Todo lo anterior no significa que el hablante de español dominicano no sepa disfrutar de un buen ponche, la bebida, ya sea esta mezclada con licor espiritoso o solo de frutas.

 

MAESTRANDO

“. . . por dónde andaba la inquietud de la MAESTRANDA y que. . .” [se respetó ortografía original]

Se observa aquí el fenómeno de acuñar nuevos términos en español, algo común en todas las lenguas. Ahora le parece al hablante de español que ese fenómeno ocurre con mayor frecuencia, pero en realidad lo que sucede es que la difusión es más rápida y mayor en la actualidad.

Este “maestrando” se ha formado siguiendo el modelo de graduando y doctorando. No hay mal en ello, sobre todo si se tiene en cuenta que expresa una idea afín con la de las palabras que le han servido de modelo y en el mismo campo semántico.

El “maestrando” es el que se recibe con el título de Maestro, sobre todo durante el acto de graduación, de forma parecida a graduando. En todos estos casos se ha procedido tomando la terminación –ando y se ha colocado delante la palabra o parte de esta que le sirve de base. Con respecto de maestrando se coloca la susodicha terminación a seguidas de maestr– que a su vez se usa con el significado de maestro en tanto título o grado de un diploma.

En resumen, se ha formado un nombre sobre una raíz conocida para nombrar a personas que están recibiendo el título a que se refiere la nueva voz, o que son estudiantes de término de esa carrera o curso. A veces se usa también para la persona que en el preciso momento en que se menciona está recibiendo la acreditación a que se contrae la palabra.

La extensión del uso de la voz estudiada aquí hace pensar que muy pronto logrará que se la incluya en todos los diccionarios, incluso en el oficial de la lengua española.

 

DECANTAR – DESCANTAR

“. . .se DESCANTÓ por imponer un. . .”

Descantar es limpiar un lugar de cantos o piedras. Estos cantos que constan en la acepción del verbo nada tienen que ver con los sonidos melódicos emitidos con la boca y la laringe. Estos cantos en este verbo son trozos de piedras.
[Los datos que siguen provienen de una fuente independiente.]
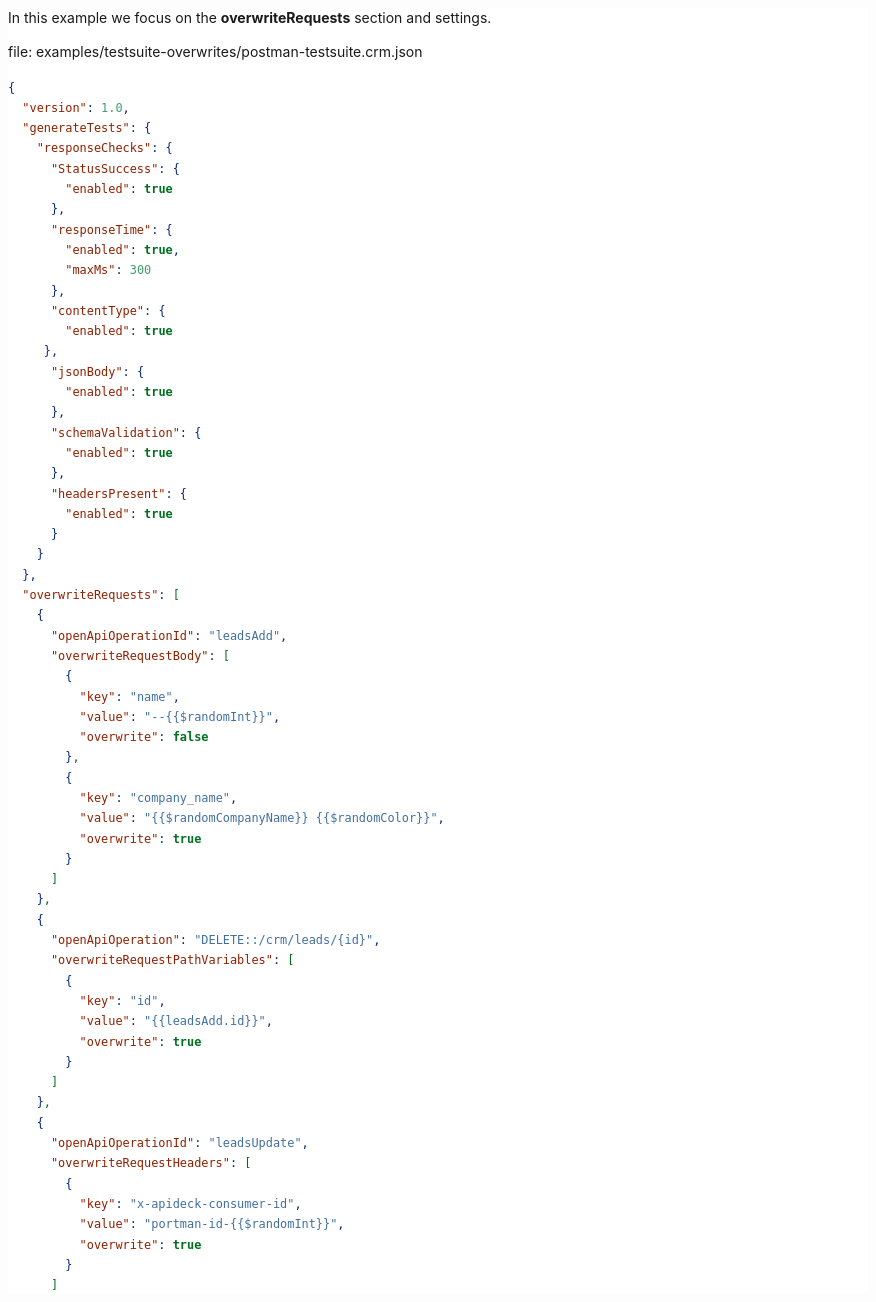 In this example we focus on the **overwriteRequests** section and settings.

file: examples/testsuite-overwrites/postman-testsuite.crm.json

```json
{
  "version": 1.0,
  "generateTests": {
    "responseChecks": {
      "StatusSuccess": {
        "enabled": true
      },
      "responseTime": {
        "enabled": true,
        "maxMs": 300
      },
      "contentType": {
        "enabled": true
     },
      "jsonBody": {
        "enabled": true
      },
      "schemaValidation": {
        "enabled": true
      },
      "headersPresent": {
        "enabled": true
      }
    }
  },
  "overwriteRequests": [
    {
      "openApiOperationId": "leadsAdd",
      "overwriteRequestBody": [
        {
          "key": "name",
          "value": "--{{$randomInt}}",
          "overwrite": false
        },
        {
          "key": "company_name",
          "value": "{{$randomCompanyName}} {{$randomColor}}",
          "overwrite": true
        }
      ]
    },
    {
      "openApiOperation": "DELETE::/crm/leads/{id}",
      "overwriteRequestPathVariables": [
        {
          "key": "id",
          "value": "{{leadsAdd.id}}",
          "overwrite": true
        }
      ]
    },
    {
      "openApiOperationId": "leadsUpdate",
      "overwriteRequestHeaders": [
        {
          "key": "x-apideck-consumer-id",
          "value": "portman-id-{{$randomInt}}",
          "overwrite": true
        }
      ]
```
Decantar que debió aparecer en la breve frase que se reprodujo, induce a pensar que se utiliza con la acepción, “inclinarse, tomar partido, decidirse” que es como lo define el Diccionario de la lengua española, en sus funciones de verbo pronominal.

Con esto de embellecer palabras para que sean más finas que el filo de una navaja es un arte peligroso. En algunas ocasiones, como esta, existe un vocablo con ese refinamiento que expresa una idea muy alejada de lo que se pretende comunicar.

Hay que tener en cuenta que los correctores automáticos saben mucho acerca de la lengua, pero no tanto como para poder discernir el sentido de lo que pretende escribir el redactor. Por eso el corrector no descartó el verbo porque este existe en español, aunque con una acepción distante de lo que quiso expresar quien escribió la frase.